The basic problems with your code have been pointed out already. Looking at it, I'm left wondering why you'd use a shared_ptr here at all, though. If I were doing it, I'd probably use something like this:
unsigned Memory::ReadUnsignedInt(unsigned address) {
unsigned ret;
ReadProcessMemory(m_hProcess.get(), (void *)address, &ret, sizeof(ret), NULL);
return ret;
}
std::vector<char> Memory::ReadBytes(unsigned address, int num) {
std::vector<char> ret(num);
ReadProcessMemory(m_hProcess.get(), (void *)address, &ret[0], num, NULL);
return ret;
}
Then again, instead of ReadUnsignedInt, I'd be tempted to use a template:
template <class T>
T Memory::Read(unsigned address) {
T ret;
ReadProcessMemory(m_hProcess.get(), (void*)address, &ret, sizeof(ret), NULL);
return ret;
}
Since you don't pass a parameter from which it can deduce the type for the template parameter, you'd always have to specify explicitly:
int x = Read<int>(wherever);
char a = Read<char>(wherever);
The alternative would be to pass the destination as a parameter:
template <class T>
Memory::Read(unsigned address, T &t) {
ReadProcessMemory(my_hProcess.get(), (void *)address, &t, sizeof(t), NULL);
};
which you'd use like:
Read(wherever, some_int);
Read(somewhere, some_long);
and so on.
If you're worried about the inefficiency of returning a vector of char, you probably shouldn't -- VC++ (like most other reasonably current compilers) has what's called a "named return value optimization", which means in a situation like this, it passes a hidden reference to the vector you assign the result to, and ReadBytes will use that to deposit the data directly where it's going to end up anyway. For that matter, with any reasonable optimization turned on at all, ReadBytes will almost certainly end up as an inline function, so nothing involved really gets "passed" or "returned" at all.

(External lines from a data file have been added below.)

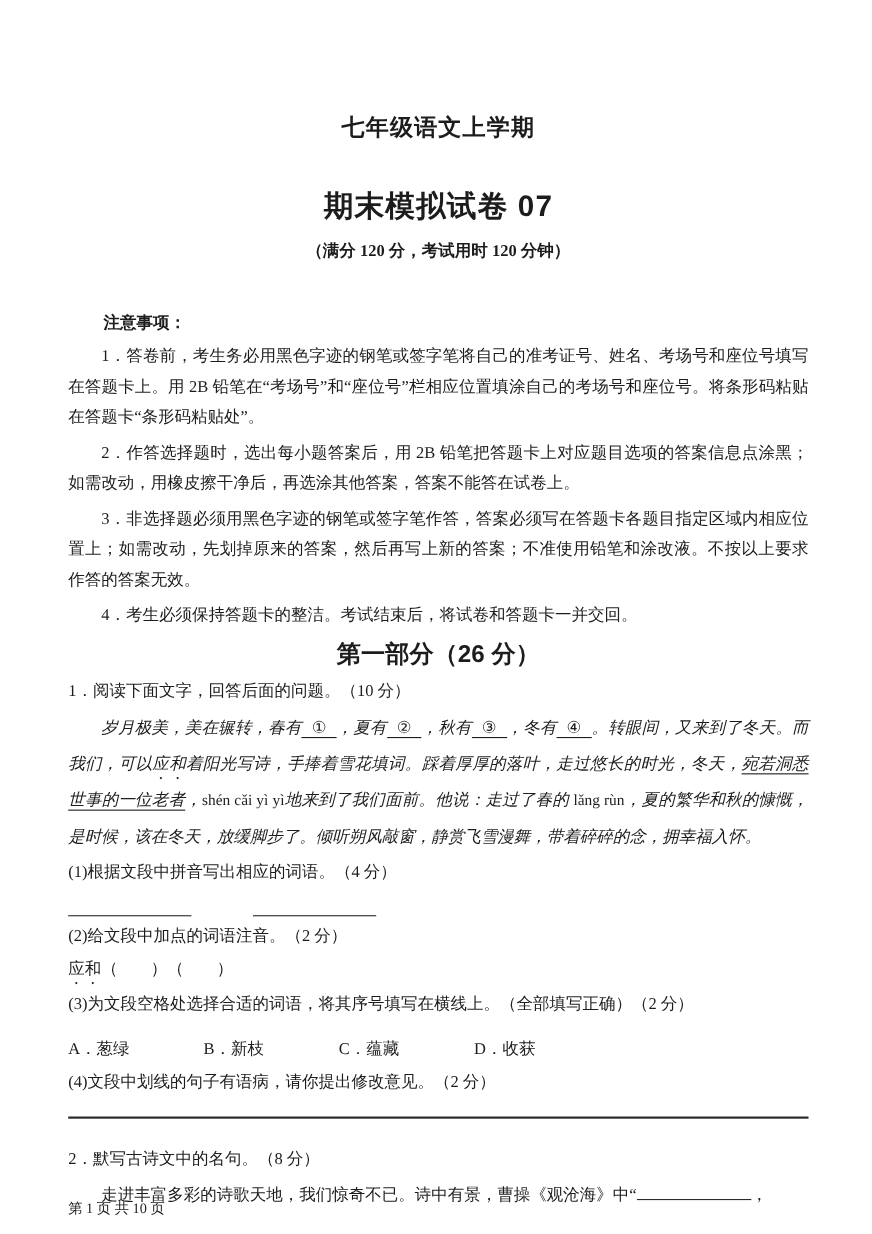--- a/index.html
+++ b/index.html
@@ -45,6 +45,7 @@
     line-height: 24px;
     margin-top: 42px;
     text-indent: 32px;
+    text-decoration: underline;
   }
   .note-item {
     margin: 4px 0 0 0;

On the other hand, this code won't work particularly well with older compilers -- and with old enough compilers, the versions using member template functions probably won't even compile. As long as you use a reasonably current compiler, however, life should be good.
I believe new byte(numberOfBytes) should be new byte[numberOfBytes]. Otherwise you would have allocated only one byte. Just to complete the answer, as #ephemient indicated you can not use shared_ptr here as it will do a delete where as you should do delete[]. If not done like this, the behavior will be undefined.